Two years ago, Louise shouldered a heartbreaking Alzheimer's diagnosis and made the difficult and brave decision to leave Atlanta and move to Boston to be with Laura, Sarah; their husbands, Alec and Hans; and her grandchildren: Quinn, Elliott, Lillian, Arthur, Henry and Colt. The time together was a gift – rich, memorable, precious, and way too short. When Laura and Sarah witnessed the true nature of the disease, they began to appreciate how hard their mother's quiet battle must have been during the undiagnosed years of her illness. Louise's strong, warm hugs, her unending support, her kind smile, and wonderful laugh will be deeply missed. She was loved to the highest.

For all the people who supported Louise during her struggle – Kathleen Mwangi, Cherran Carter, Jackie Porto, Lourdes Barjum and Juliet Kayizzi – who lovingly and patiently cared for her, showing her the respect and kindness she had shown so many others during her life, her family is grateful.

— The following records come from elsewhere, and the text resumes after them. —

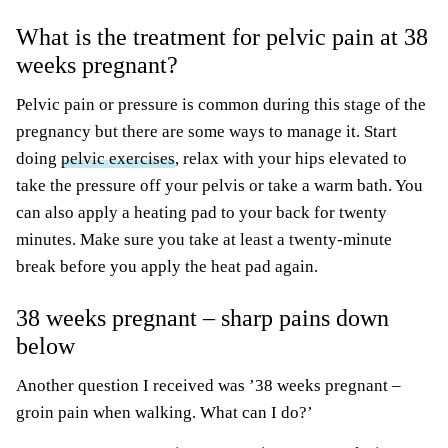
What is the treatment for pelvic pain at 38
weeks pregnant?
Pelvic pain or pressure is common during this stage of the
pregnancy but there are some ways to manage it. Start
doing
pelvic exercises
, relax with your hips elevated to
take the pressure off your pelvis or take a warm bath. You
can also apply a heating pad to your back for twenty
minutes. Make sure you take at least a twenty-minute
break before you apply the heat pad again.
38 weeks pregnant – sharp pains down
below
Another question I received was ’38 weeks pregnant –
groin pain when walking. What can I do?’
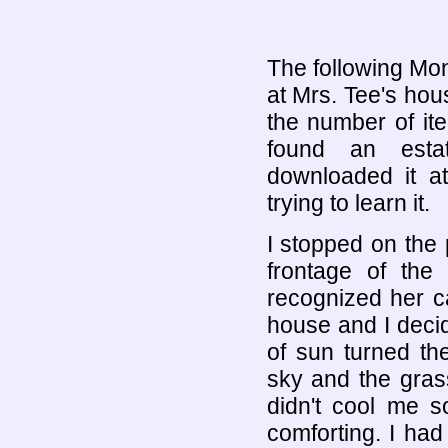
The following Mon
at Mrs. Tee's hou
the number of ite
found an estat
downloaded it 
trying to learn it.
I stopped on the
frontage of the
recognized her ca
house and I decid
of sun turned th
sky and the gras
didn't cool me 
comforting. I ha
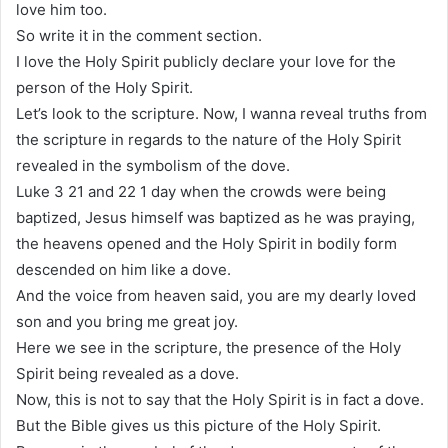
love him too.
So write it in the comment section.
I love the Holy Spirit publicly declare your love for the
person of the Holy Spirit.
Let’s look to the scripture. Now, I wanna reveal truths from
the scripture in regards to the nature of the Holy Spirit
revealed in the symbolism of the dove.
Luke 3 21 and 22 1 day when the crowds were being
baptized, Jesus himself was baptized as he was praying,
the heavens opened and the Holy Spirit in bodily form
descended on him like a dove.
And the voice from heaven said, you are my dearly loved
son and you bring me great joy.
Here we see in the scripture, the presence of the Holy
Spirit being revealed as a dove.
Now, this is not to say that the Holy Spirit is in fact a dove.
But the Bible gives us this picture of the Holy Spirit.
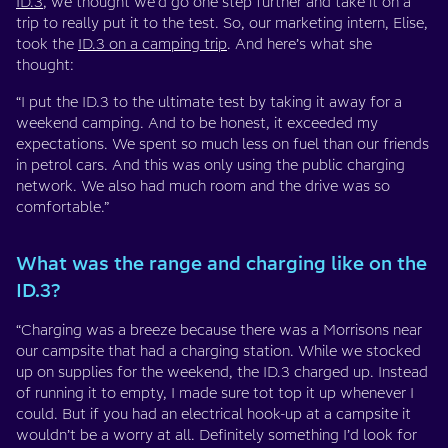
ID.3
, we thought we’d go one step further and take it on a
trip to really put it to the test. So, our marketing intern, Elise,
took the
ID.3 on a camping trip
. And here’s what she
thought:
“I put the ID.3 to the ultimate test by taking it away for a
weekend camping. And to be honest, it exceeded my
expectations. We spent so much less on fuel than our friends
in petrol cars. And this was only using the public charging
network. We also had much room and the drive was so
comfortable.”
What was the range and charging like on the
ID.3?
“Charging was a breeze because there was a Morrisons near
our campsite that had a charging station. While we stocked
up on supplies for the weekend, the ID.3 charged up. Instead
of running it to empty, I made sure tot top it up whenever I
could. But if you had an electrical hook-up at a campsite it
wouldn’t be a worry at all. Definitely something I’d look for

A Memorial Service and reception will be held at All Saints Episcopal Church, in Atlanta at 11 AM, on Monday, May 22. In lieu of flowers, Louise's family invites you to contribute to two important organizations. Daughters Against Alzheimer's supports the Emory Goizueta Alzheimer's Disease Research Center. Julie's Dream creates opportunities for Atlanta's children to experience the joy of outdoor adventure and the beauty of God's creation.